Patriotic great-granny Mary Scott has fallen foul or red tape for hanging up the red-white-and-blue to celebrate the Royal wedding.

It has created a right royal ding-dong at her sheltered block of flats in London’s East End.

The 72-year-old retired pub landlady who gets about in a wheelchair has been told to take down all 28 flags and buntings from the corridor “for health and safety” reasons.

“They’re not coming down,” she said defiantly. “William and Kate are our future—he’s our future king and I want to celebrate like David Cameron said we should

“You do something nice and you get stopped for no reason—it’s all red tape.”

The Scots-born who ran the Beckton Arms till she had a stroke a few years ago got a letter popped under the door of her second-floor flat at Poplar’s Shaftesbury Lodge asking her to “please remove the flags on the windows for health and safety reasons.”

It comes in the face of advice from the Health & Safety Executive just two weeks ago telling the public to enjoy the Royal wedding and not let red tape ‘killjoys’ spoil the fun.

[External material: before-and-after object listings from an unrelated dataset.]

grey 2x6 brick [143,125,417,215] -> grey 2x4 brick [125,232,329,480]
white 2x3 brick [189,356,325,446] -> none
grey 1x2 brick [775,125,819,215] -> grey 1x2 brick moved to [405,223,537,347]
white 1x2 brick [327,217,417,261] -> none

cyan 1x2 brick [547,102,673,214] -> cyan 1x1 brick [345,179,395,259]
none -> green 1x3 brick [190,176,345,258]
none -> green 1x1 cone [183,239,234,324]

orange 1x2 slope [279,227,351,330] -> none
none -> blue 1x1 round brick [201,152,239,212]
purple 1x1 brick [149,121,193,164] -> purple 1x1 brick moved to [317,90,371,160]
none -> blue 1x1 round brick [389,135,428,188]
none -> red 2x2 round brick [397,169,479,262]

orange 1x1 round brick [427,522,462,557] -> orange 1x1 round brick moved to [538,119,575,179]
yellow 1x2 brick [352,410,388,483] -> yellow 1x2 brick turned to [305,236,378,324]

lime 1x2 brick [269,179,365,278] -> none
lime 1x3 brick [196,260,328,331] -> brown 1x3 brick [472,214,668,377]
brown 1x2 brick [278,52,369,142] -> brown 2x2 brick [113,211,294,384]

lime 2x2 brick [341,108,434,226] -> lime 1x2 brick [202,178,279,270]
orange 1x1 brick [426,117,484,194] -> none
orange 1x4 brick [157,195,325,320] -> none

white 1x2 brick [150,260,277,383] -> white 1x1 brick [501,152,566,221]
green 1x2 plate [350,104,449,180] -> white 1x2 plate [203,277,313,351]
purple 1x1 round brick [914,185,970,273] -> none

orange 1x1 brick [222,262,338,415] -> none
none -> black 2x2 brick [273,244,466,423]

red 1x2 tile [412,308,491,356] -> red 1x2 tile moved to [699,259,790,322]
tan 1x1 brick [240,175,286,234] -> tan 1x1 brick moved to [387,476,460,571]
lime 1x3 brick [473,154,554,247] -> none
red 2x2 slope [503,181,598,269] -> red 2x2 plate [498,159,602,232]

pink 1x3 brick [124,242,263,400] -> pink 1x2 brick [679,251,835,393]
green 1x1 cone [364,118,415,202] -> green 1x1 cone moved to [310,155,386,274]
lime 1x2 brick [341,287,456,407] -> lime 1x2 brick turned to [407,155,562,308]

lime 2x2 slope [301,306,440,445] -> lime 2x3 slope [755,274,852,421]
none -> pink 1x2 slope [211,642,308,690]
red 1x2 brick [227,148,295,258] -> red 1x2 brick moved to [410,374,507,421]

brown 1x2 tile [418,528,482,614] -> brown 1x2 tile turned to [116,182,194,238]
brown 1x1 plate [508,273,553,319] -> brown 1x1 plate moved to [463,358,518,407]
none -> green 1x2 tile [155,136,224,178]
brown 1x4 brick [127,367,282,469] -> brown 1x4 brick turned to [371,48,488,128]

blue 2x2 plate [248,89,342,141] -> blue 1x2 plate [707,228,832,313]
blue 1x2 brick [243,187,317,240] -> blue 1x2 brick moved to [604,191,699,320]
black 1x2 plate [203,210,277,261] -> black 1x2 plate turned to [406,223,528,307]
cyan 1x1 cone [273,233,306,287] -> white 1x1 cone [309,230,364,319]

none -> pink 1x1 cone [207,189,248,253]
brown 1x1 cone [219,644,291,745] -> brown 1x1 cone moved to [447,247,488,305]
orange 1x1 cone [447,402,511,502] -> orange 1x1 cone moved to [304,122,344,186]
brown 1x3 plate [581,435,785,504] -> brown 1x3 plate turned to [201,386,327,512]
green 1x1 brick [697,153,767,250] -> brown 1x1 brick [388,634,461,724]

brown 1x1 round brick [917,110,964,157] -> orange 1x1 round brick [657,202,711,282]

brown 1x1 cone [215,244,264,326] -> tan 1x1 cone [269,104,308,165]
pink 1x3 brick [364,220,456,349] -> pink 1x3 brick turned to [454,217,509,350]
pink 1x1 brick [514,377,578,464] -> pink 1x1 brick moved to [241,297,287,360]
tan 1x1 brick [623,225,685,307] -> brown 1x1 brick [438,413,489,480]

Mary is just being patriotic. Her furious daughter Mary Jarvis, 53, a grandmother-of-six from the Isle of Dogs, now plans to write to the Prime Minister and to Poplar’s local MP Jim Fitzpatrick.

“It’s making mum ill,” said Mary junior. “She keeps crying because she’s so upset—but is determined not to take the flags down.”

The letter slipped under great-granny Mary’s door came from Shaftesbury Housing Association’s area manager Abi Ogunde, who is equally determined the 28 flags will be coming down. There were rules and regulations, she maintains, and Mary hadn’t sought permission to put the flags up in the communal area.

Ms Ogunde said: “It’s a fire risk. Some flags were hanging from the open window. There’s scaffolding up and anyone could get in.

“I took photos to show the flags were put up against regulations and have arranged for an assessment team from the housing association to examine it because of the health and safety issue.”

But the windows only open three inches, Mary Junior points out, hardly enough for anyone to climb in. The scaffolding is also several yards away from the bunting.